Quindi, dato che ciò che pensa Dio oggi non lo sappiamo se non attraverso coloro che si professano Suoi “intermediari”, sebbene Lui sia a conoscenza da sempre di quel che sta avvenendo e accadrà, rimane la Parola di Gesù Cristo nei Vangeli che vengono richiamati e, leggendoli attentamente, non solo i canonici che già basterebbero, Egli afferma “Io vi dico in verità: I pubblicani e le meretrici vanno innanzi a voi nel regno di Dio.” [Matteo, 21, 21-31]
Personalmente non ho dubbi che un Monsignor Krzystof Charamsa sarebbe stato accolto a braccia aperte dal Redentore, anzi non è bestemmia affermare che fra gli Apostoli ci potessero essere anche omosessuali in nome della parità e non della misericordia (termine che puzza di “ghettizzazione”) e della verità.

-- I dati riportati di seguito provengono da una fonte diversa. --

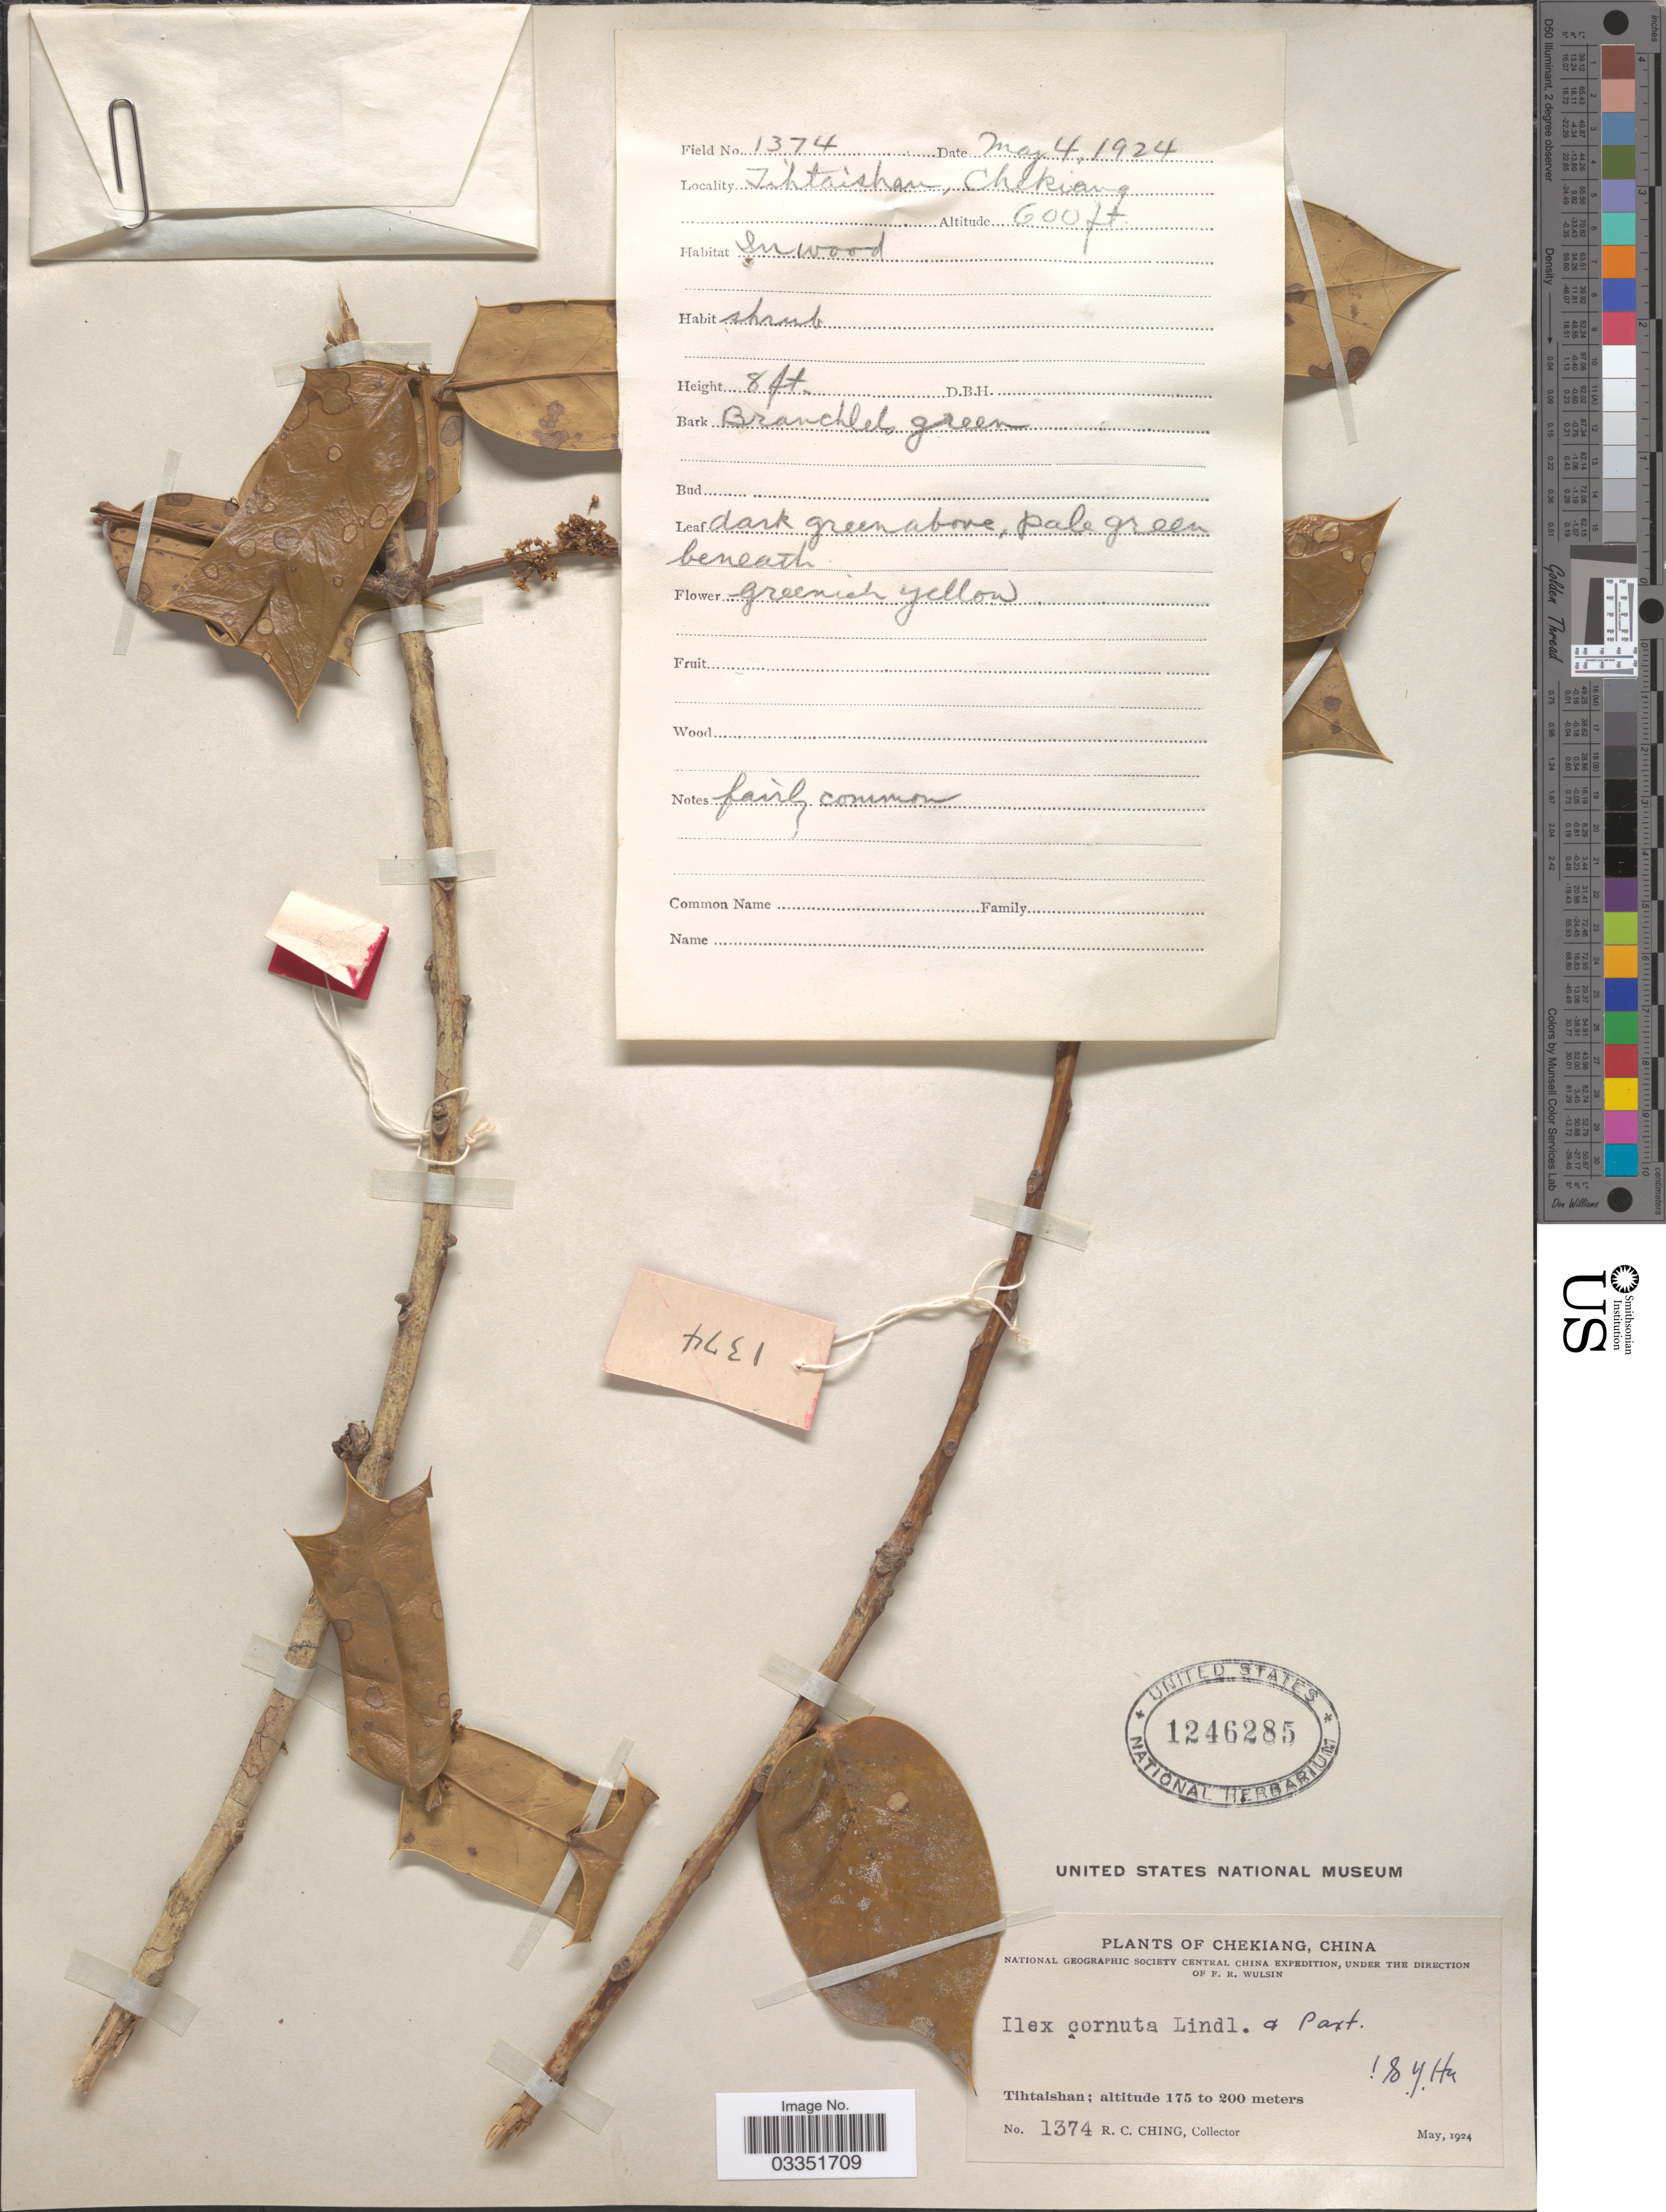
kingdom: Plantae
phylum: Tracheophyta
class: Magnoliopsida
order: Aquifoliales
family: Aquifoliaceae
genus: Ilex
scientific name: Ilex cornuta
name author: Lindl. & Paxton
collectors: R. C. Ching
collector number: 1374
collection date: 1924-05-04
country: China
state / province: Zhejiang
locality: Chekiang. Tihtaishan.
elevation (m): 183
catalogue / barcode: US 1246285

Riferendomi all’ultimo capoverso del citato commento affermo che non sono una “scelta” le decisioni che nella loro sfera privata prendono le persone omosessuali, ma la natura di cui Dio li ha dotati. Mi permetto di dire che è grave errore esprimersi in questo modo, più che alla fratellanza porta alla “tolleranza” cosa incompatibile con la Parola di Cristo.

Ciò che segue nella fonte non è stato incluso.